Work to complete: Reproduce the text lines of the records word for word, without the pictures.

Material for the task:
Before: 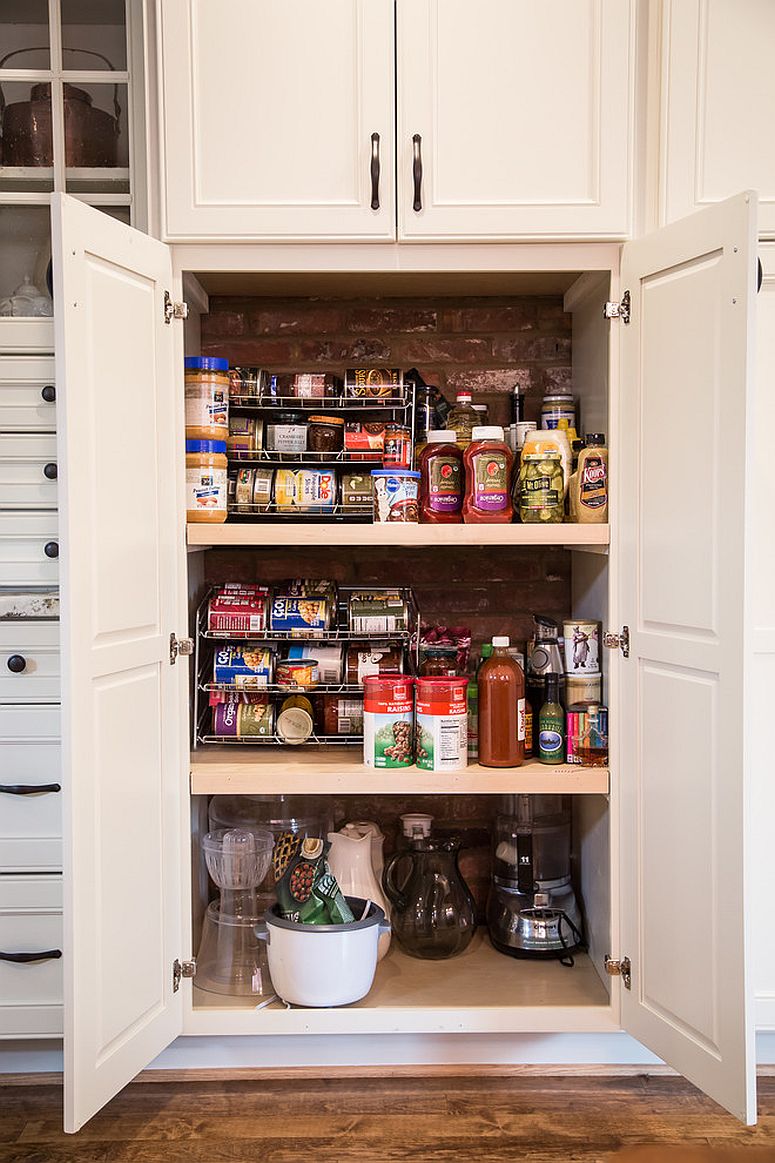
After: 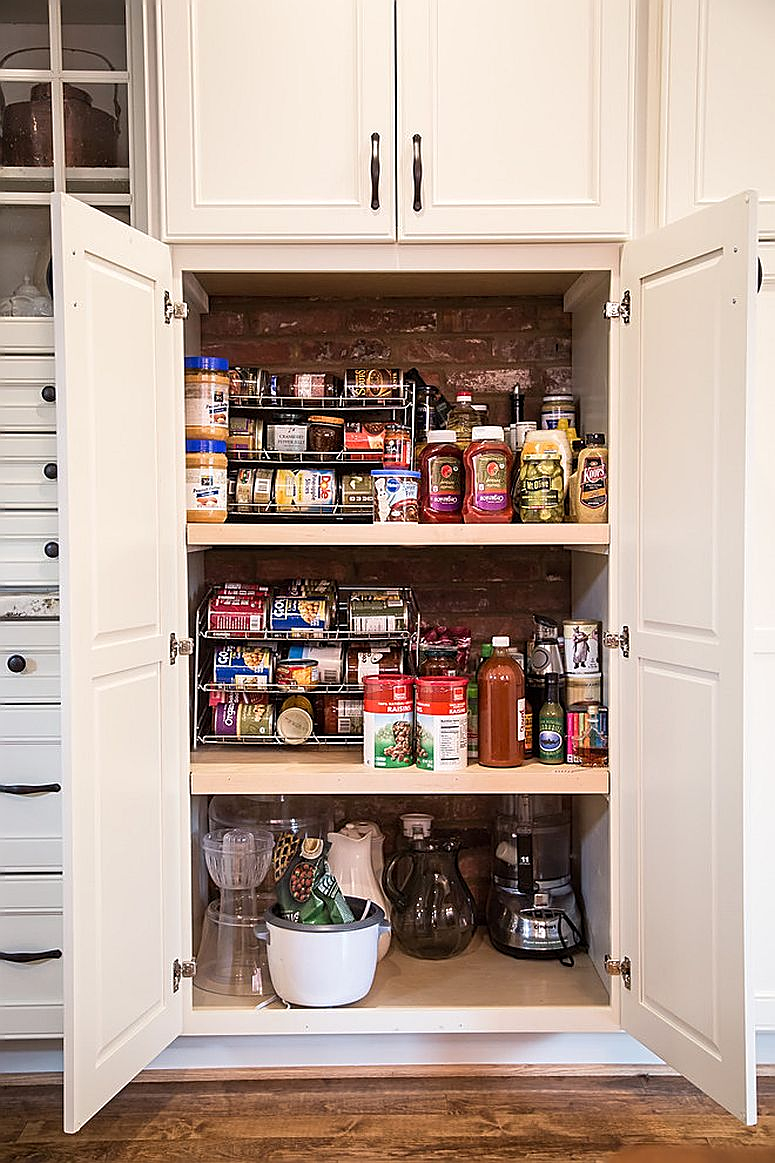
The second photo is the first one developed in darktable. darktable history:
exposure: exposure 0.081 EV, compensate highlight preservation false
sharpen: on, module defaults
rotate and perspective: automatic cropping off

Exercise result:
Before: 
After: 
The second photo is the first one developed in darktable. darktable history:
exposure: exposure 0.081 EV, compensate highlight preservation false
sharpen: on, module defaults
rotate and perspective: automatic cropping off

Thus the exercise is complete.